Le film se laisse pourtant séduire par l’univers de ces personnages, jusqu’à sembler par moments partager leur fascination pour le fric et la réussite. C’est peut-être le pari (audacieux mais intenable) de réaliser un thriller grand public qui explique cette dérive : pour rendre haletant un récit qui se déroule exclusivement dans un univers froid et aseptisé, et dont les ressorts restent relativement conceptuels et abstraits, le film tente de faire partager à ses spectateurs les frissons qui animent le personnage principal. Genestal ne peut d’ailleurs s’empêcher de trouver des excuses à son « héros », de lui conférer un certain panache : moins caricaturalement beauf et tyrannique que ses collègues et concurrents, Kermor est avant tout présenté comme un naïf qui se laisse enivrer par le pouvoir et le goût du jeu, plutôt que comme un cynique ou un authentique salaud.
En attribuant la crise aux erreurs d’individus isolés, moins malhonnêtes que trop exaltés, les auteurs se retrouvent à dédouaner, l’air de rien, un système par nature instable et carnassier, et avec lui toute la caste dont la prospérité est liée à sa préservation. Les scénaristes en viennent également à propager une fiction trop courante (et très commode, si l’on se place du point de vue des puissants) : en montrant le « marché » comme un grand casino déconnecté de l’économie réelle – et donc des conditions d’existence des citoyens – le film finit par laisser entendre que ce sont les banquiers et les hommes d’affaires richissimes qui sont les principales victimes d’un krach boursier !

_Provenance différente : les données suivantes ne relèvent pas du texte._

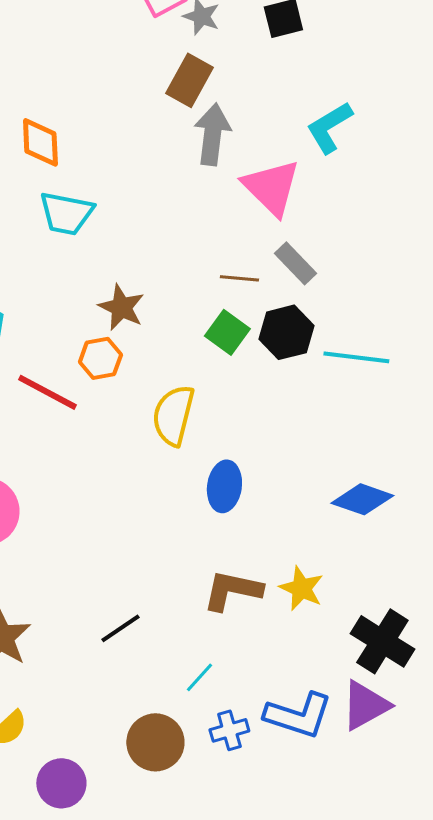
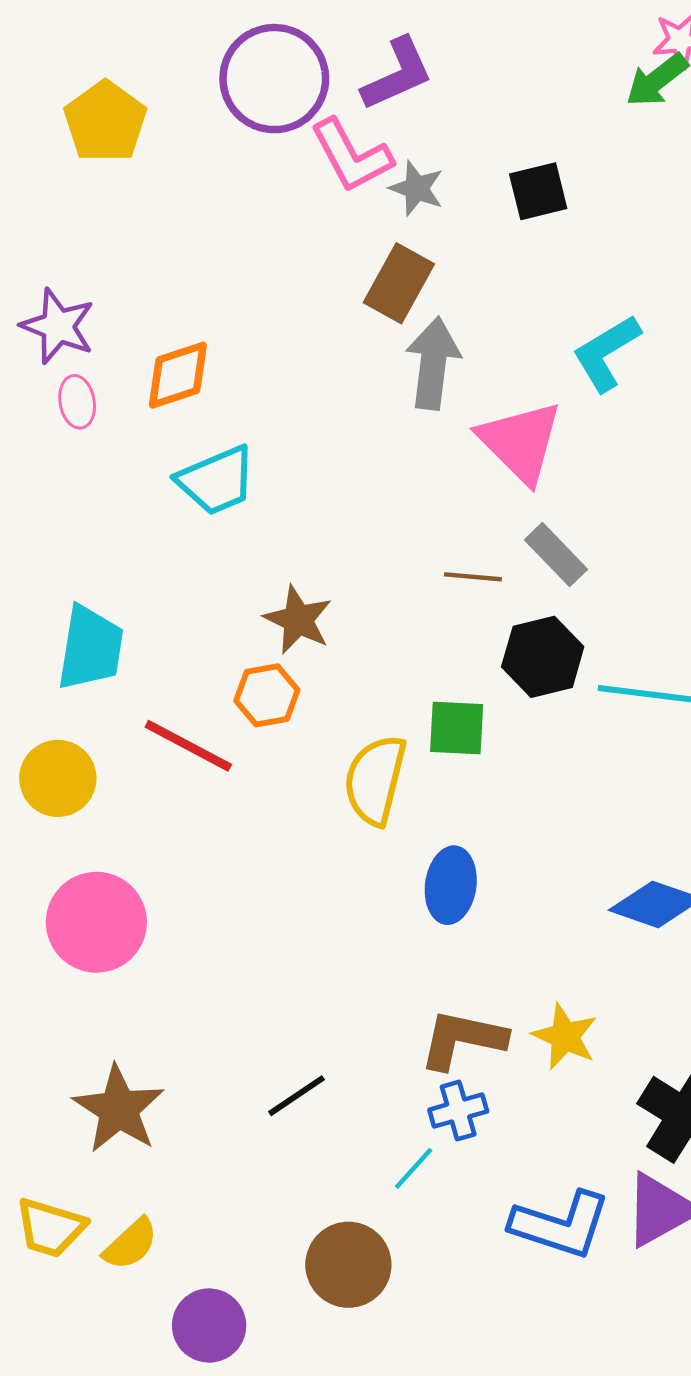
orange diamond: (40, 142) -> (178, 375), turned 74
cyan trapezoid: (66, 213) -> (216, 480), turned -34
green square: (227, 332) -> (457, 728), moved, turned -33
blue cross: (229, 730) -> (458, 1111), moved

Fabrice Genestal fait pourtant preuve d’une certaine lucidité quand, dans le dossier de presse, il relève que « la violence des jeunes des cités évoqués dans La Squale n’est que la réponse à une violence sociale et institutionnelle beaucoup plus insidieuse. » Mais le réalisateur semble avoir échoué (ou renoncé ?) à mettre en lumière cette relation pourtant cruciale dans son nouveau film. En se privant de tout contrechamp, et en omettant de rappeler au spectateur que c’est lui-même qui sera toujours appelé à payer pour les « erreurs » des Kermor/viel et consorts, Krach se condamne, au mieux, à l’innocuité, et au pire à nourrir la mythologie qu’il entendait pourtant déconstruire.